Diaspora and Development

Tue, 03 Mar 2015 14:49:00 GMT

Professor Vudayagi Balasubramanyam

The Business School’s Emerging Markets Research Group (EMERGE) heard Professor Vudayagi Balasubramanyam (Baloo) from Lancaster University Management School present his research on Indian diaspora and development through technology transfer.

Baloo is Emeritus Professor of Development Economics at Lancaster University. Throughout his rich academic career he has developed expertise and published across a number of areas, ranging from FDI and policies to human capital. His most recent research is in the area of human capital – mainly that of India – but through spill over effects also countries providing home to Indian diaspora.

In his presentation, Baloo outlined trends in immigration globally and in the context of the UK. In the case of the latter, the percentage of foreign born nationals increased from about 4 per cent to 12 per cent between 1951 and 2011. Worldwide the percentage of migrants increased by 50 per cent between 1990 and 2013. However the global population increased nearly as quickly and so the percentage of migrants rose only from 2.9 per cent to 3.2 per cent. 10 countries lost more than 20 per cent of their population via emigration during this period. These were headed by Jamaica which lost 39 per cent of its population.

Baloo’s talk then focused on the Indian diaspora of which he is a member. Between 1999 and 2008, the UK was the preferred destination of Indian migrants with 48, 000 settling in the country. Indians now represent 2.5% of the UK’s population.

Remittances from the Indian diaspora have increased much more rapidly than FDI and Foreign aid. India, for example, received more than $70billion by way of remittances in 2012-13. However Baloo’s main thesis was that transfer of technology and know-how by the diaspora has a much stronger impact on growth and development than do remittances.  However he also developed a model which aimed to demonstrate that the impact on trade of the UK from the diaspora from the Commonwealth may be much more significant than that from the EU. Finally he attempted to demonstrate that emigration of unskilled labour may not have an impact on the home country; in fact, it may have adverse effects. Indeed exports of labour intensive goods may be a much better option than exports of unskilled labour.

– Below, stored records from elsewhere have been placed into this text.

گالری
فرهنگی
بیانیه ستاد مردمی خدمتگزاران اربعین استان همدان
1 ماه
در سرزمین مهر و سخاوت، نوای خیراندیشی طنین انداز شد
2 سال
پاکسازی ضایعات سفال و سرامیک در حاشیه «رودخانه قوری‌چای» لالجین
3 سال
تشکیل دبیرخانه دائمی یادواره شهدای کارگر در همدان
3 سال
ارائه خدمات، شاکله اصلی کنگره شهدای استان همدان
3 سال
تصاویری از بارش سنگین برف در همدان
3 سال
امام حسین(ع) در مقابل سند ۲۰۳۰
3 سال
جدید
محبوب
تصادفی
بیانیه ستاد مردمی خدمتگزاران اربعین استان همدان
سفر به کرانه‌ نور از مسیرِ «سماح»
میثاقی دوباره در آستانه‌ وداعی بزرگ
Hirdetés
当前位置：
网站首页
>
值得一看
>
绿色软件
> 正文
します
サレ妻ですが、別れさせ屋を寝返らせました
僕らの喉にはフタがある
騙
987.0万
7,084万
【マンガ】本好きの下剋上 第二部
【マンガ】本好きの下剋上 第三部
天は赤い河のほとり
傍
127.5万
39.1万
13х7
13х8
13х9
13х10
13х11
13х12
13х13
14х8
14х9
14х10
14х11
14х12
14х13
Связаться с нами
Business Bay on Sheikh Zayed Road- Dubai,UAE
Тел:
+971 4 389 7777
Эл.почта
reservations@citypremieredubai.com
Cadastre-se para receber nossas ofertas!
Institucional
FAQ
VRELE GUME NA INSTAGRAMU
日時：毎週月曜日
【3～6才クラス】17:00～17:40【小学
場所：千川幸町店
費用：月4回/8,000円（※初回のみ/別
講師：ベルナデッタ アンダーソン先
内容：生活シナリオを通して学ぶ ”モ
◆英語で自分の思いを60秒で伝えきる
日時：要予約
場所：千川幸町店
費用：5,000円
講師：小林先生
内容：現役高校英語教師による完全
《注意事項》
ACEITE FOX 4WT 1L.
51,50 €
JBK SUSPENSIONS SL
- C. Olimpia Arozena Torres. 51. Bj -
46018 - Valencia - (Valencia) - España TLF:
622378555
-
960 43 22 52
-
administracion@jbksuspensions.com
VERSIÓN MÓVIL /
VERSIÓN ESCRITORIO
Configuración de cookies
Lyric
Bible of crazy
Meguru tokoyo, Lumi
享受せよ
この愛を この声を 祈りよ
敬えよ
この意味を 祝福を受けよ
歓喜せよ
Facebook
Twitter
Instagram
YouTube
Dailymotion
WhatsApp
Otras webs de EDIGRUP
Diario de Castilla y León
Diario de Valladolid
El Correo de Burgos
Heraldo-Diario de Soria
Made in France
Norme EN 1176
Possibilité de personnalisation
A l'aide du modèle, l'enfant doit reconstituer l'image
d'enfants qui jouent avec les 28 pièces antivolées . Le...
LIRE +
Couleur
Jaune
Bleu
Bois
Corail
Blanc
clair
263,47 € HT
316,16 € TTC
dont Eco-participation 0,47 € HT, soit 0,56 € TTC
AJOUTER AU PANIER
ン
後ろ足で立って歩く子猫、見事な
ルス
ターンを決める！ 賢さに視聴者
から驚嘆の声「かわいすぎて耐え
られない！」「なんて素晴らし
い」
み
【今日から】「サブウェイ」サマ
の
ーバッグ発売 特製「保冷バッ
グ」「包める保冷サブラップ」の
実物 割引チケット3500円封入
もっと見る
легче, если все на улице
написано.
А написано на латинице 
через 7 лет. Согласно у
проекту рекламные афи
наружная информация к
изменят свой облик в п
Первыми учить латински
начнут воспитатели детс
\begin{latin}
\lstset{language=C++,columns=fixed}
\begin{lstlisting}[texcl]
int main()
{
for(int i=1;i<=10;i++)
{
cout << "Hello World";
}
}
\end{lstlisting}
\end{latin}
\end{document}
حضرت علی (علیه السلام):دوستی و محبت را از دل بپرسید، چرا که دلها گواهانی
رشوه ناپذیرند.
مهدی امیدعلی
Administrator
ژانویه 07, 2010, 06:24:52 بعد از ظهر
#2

Professor John Anchor, Director of the Emerging Markets Research Group, says “it was a great privilege to have Baloo in Huddersfield and to hear what he had to say about both trends in and theories of migration. The topic has become one of the key issues of discourse in the context of globalisation. It is also one which is increasingly politically charged. In the UK this manifests itself in the context of a wider debate about Britain’s place in the world – both in relation to the European Union and the Commonwealth”.